Forensic Science Experts for Criminal Defence Solicitors

Call head office 01782 394929
London Office 0207 118 9001
Freephone 0800 999 7 666

Section 4 Drug-Driving Case Overturned | Case Study

Written by: Alan Baker 27th February, 2026

Background

The defendant was stopped by police while driving and subsequently tested positive at the roadside for a cannabis-related compound. Due to a reported needle phobia, they were unable to provide an evidential blood sample, and a urine sample was taken instead.

Because the defendant was charged under Section 4 of the Road Traffic Act 1988 (“driving whilst impaired”), the prosecution was required to prove actual impairment, not just the presence of drugs. This placed a high evidential burden on the Crown and required a detailed specialist review of both the toxicology and the officer’s impairment assessment.

Bericon Forensics was instructed to provide an independent forensic evaluation.


Our Forensic Findings

1. Toxicology: No evidence of impairment

Our review of the urine toxicology demonstrated:

– The cannabis-related compounds detected were inactive metabolites, incapable of causing impairment.

– The results were consistent with historic use, possibly the day before the incident, as the defendant reported.

– Temazepam metabolites were present, aligning with his reported diazepam use, but no quantitative data was available to assess any pharmacological effect.

Crucially, the urine result alone cannot determine impairment, and in this case it provided no scientific support for the allegation that the defendant was impaired at the time of driving.

2. Legal Context: Absence of statutory limits

As the case fell under Section 4 (impairment) rather than Section 5A (statutory limits), the prosecution still had to show:

– Impairment in driving behaviour

– Impairment observed by officers/medical practitioners

– Drug concentrations capable of causing impairment

Because no active substances were detected and no quantification was available, one of the three pillars of impairment evidence was entirely absent.
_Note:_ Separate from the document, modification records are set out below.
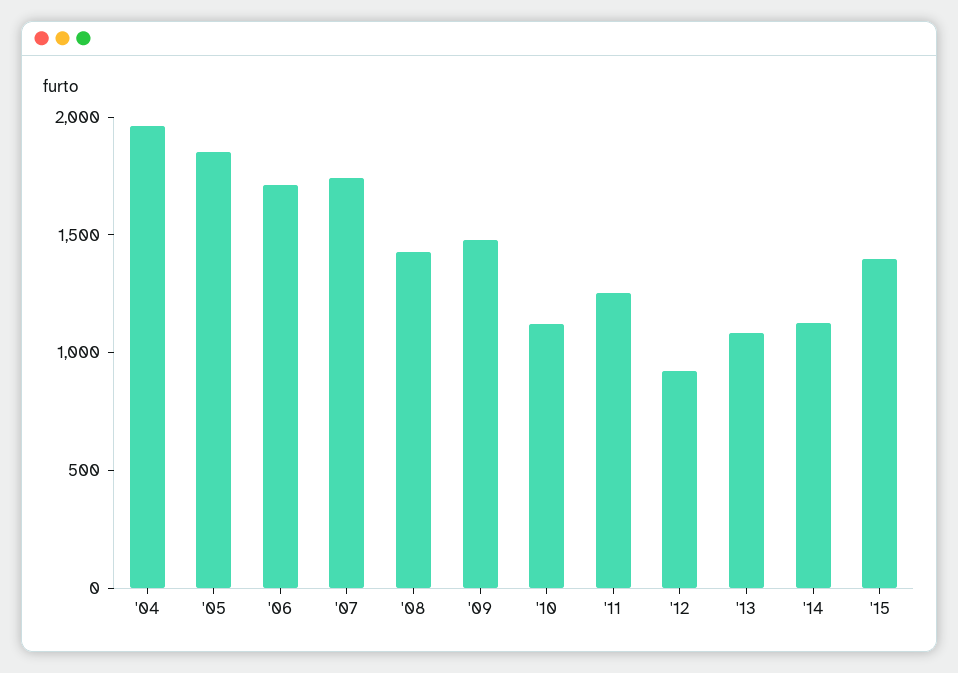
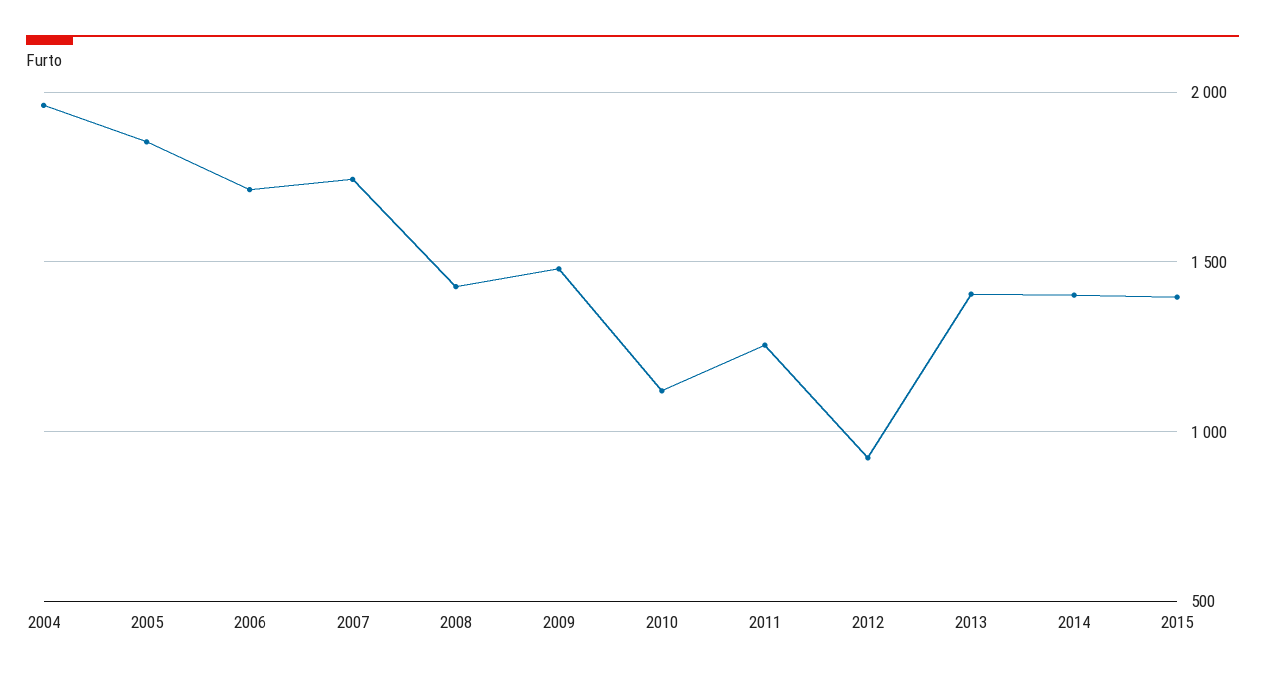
  {
    "'04": 1950,
    "'05": 1850,
    "'06": 1700,
    "'07": 1750,
    "'08": 1450,
    "'09": 1500,
    "'10": 1100,
    "'11": 1250,
    "'12": 900,
-   "'13": 1100,
+   "'13": 1400,
-   "'14": 1100,
+   "'14": 1400,
    "'15": 1400
  }

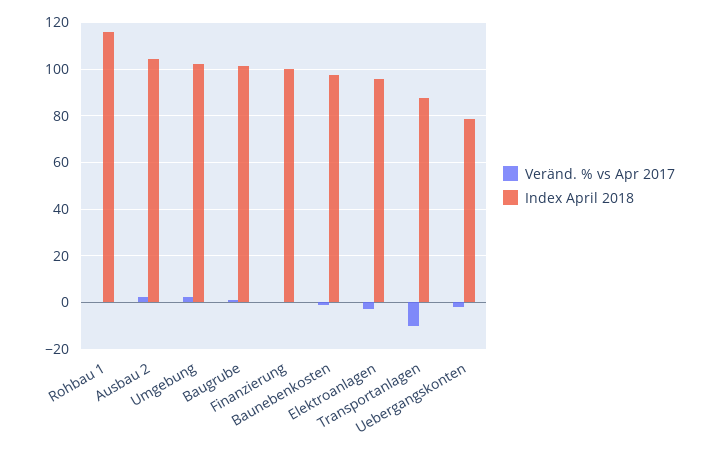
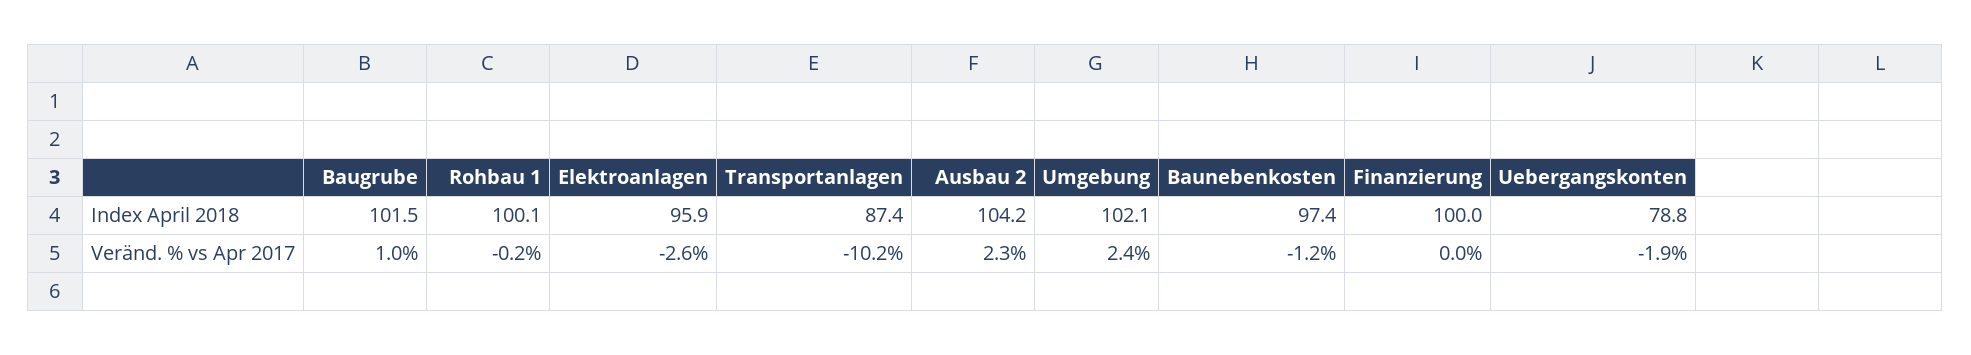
  {
    "Veränd. % vs Apr 2017": {
      "Rohbau 1": -0.2,
      "Ausbau 2": 2.3,
      "Umgebung": 2.4,
      "Baugrube": 1,
      "Finanzierung": 0,
      "Baunebenkosten": -1.2,
      "Elektroanlagen": -2.6,
      "Transportanlagen": -10.2,
      "Uebergangskonten": -1.9
    },
    "Index April 2018": {
-     "Rohbau 1": 115,
+     "Rohbau 1": 100.1,
      "Ausbau 2": 104.2,
      "Umgebung": 102.1,
      "Baugrube": 101.5,
      "Finanzierung": 100,
      "Baunebenkosten": 97.4,
      "Elektroanlagen": 95.9,
      "Transportanlagen": 87.4,
      "Uebergangskonten": 78.8
    }
  }

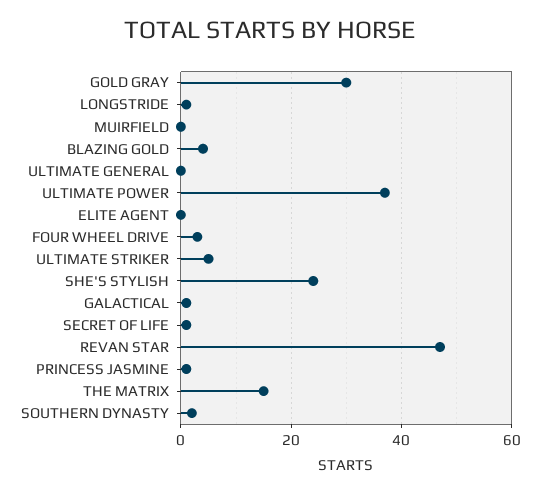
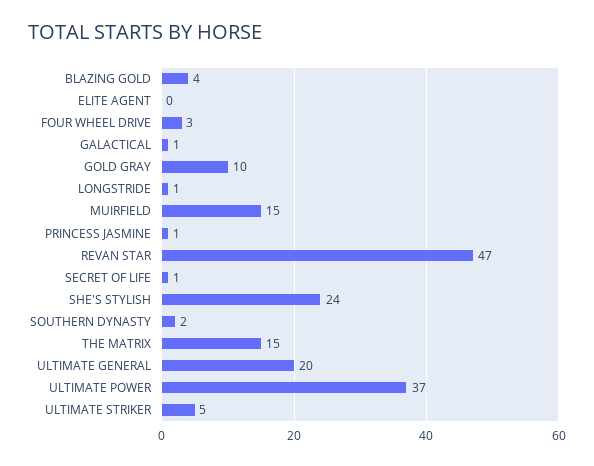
  {
-   "GOLD GRAY": 30,
+   "GOLD GRAY": 10,
    "LONGSTRIDE": 1,
-   "MUIRFIELD": 0,
+   "MUIRFIELD": 15,
    "BLAZING GOLD": 4,
-   "ULTIMATE GENERAL": 0,
+   "ULTIMATE GENERAL": 20,
    "ULTIMATE POWER": 37,
    "ELITE AGENT": 0,
    "FOUR WHEEL DRIVE": 3,
    "ULTIMATE STRIKER": 5,
    "SHE'S STYLISH": 24,
    "GALACTICAL": 1,
    "SECRET OF LIFE": 1,
    "REVAN STAR": 47,
    "PRINCESS JASMINE": 1,
    "THE MATRIX": 15,
    "SOUTHERN DYNASTY": 2
  }

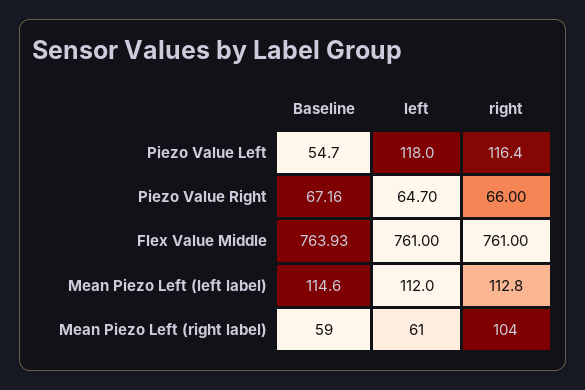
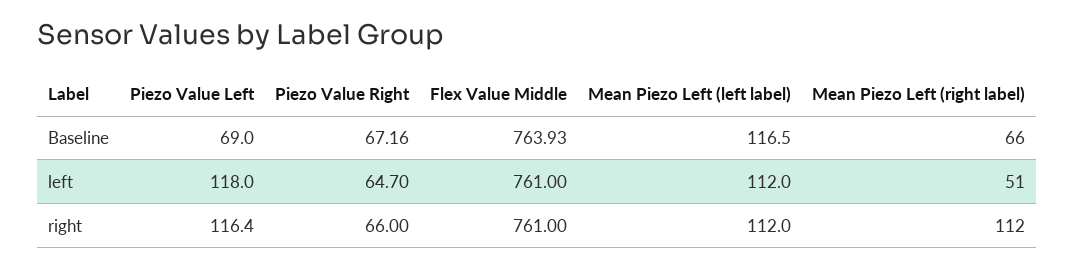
  {
    "Baseline": {
-     "Piezo Value Left": 54.7,
+     "Piezo Value Left": 69,
      "Piezo Value Right": 67.16,
      "Flex Value Middle": 763.93,
-     "Mean Piezo Left (left label)": 114.6,
+     "Mean Piezo Left (left label)": 116.5,
-     "Mean Piezo Left (right label)": 59
+     "Mean Piezo Left (right label)": 66
    },
    "left": {
      "Piezo Value Left": 118,
      "Piezo Value Right": 64.7,
      "Flex Value Middle": 761,
      "Mean Piezo Left (left label)": 112,
-     "Mean Piezo Left (right label)": 61
+     "Mean Piezo Left (right label)": 51
    },
    "right": {
      "Piezo Value Left": 116.4,
      "Piezo Value Right": 66,
      "Flex Value Middle": 761,
-     "Mean Piezo Left (left label)": 112.8,
+     "Mean Piezo Left (left label)": 112,
-     "Mean Piezo Left (right label)": 104
+     "Mean Piezo Left (right label)": 112
    }
  }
3. Scrutiny of the MGDD/F Impairment Assessment

We analysed the behavioural observations made by the police officer:

– The defendant showed difficulty with the time-estimation task, but the officer’s account did not identify which other tests supported an opinion of impairment.

– No consideration was given to the defendant’s significant anxiety, despite their needle phobia and the stressful circumstances. Anxiety can affect many elements of a field impairment test, potentially mimicking drug-related behaviours.

Bericon’s expert conclusion was clear:
There was insufficient behavioural or toxicological evidence to support an allegation of drug-related impairment.


Outcome

Following submission of our report, the defence was able to challenge the reliability of the impairment evidence. As a result:

– The Crown accepted a plea to the far lesser offence of driving without due care, rather than drug-driving.

– The defendant received penalty points only, avoiding the mandatory disqualification associated with drug-driving offences.


Impact of Our Work

This case demonstrates the critical importance of expert toxicological interpretation in drug-driving cases, particularly those prosecuted under Section 4. By analysing both the laboratory findings and the officer’s impairment assessment, Bericon’s work revealed:

– that the toxicology did not support impairment;

– that key procedural and interpretative gaps existed in the police assessment;

– alternative explanations for the defendant’s behaviour were entirely plausible.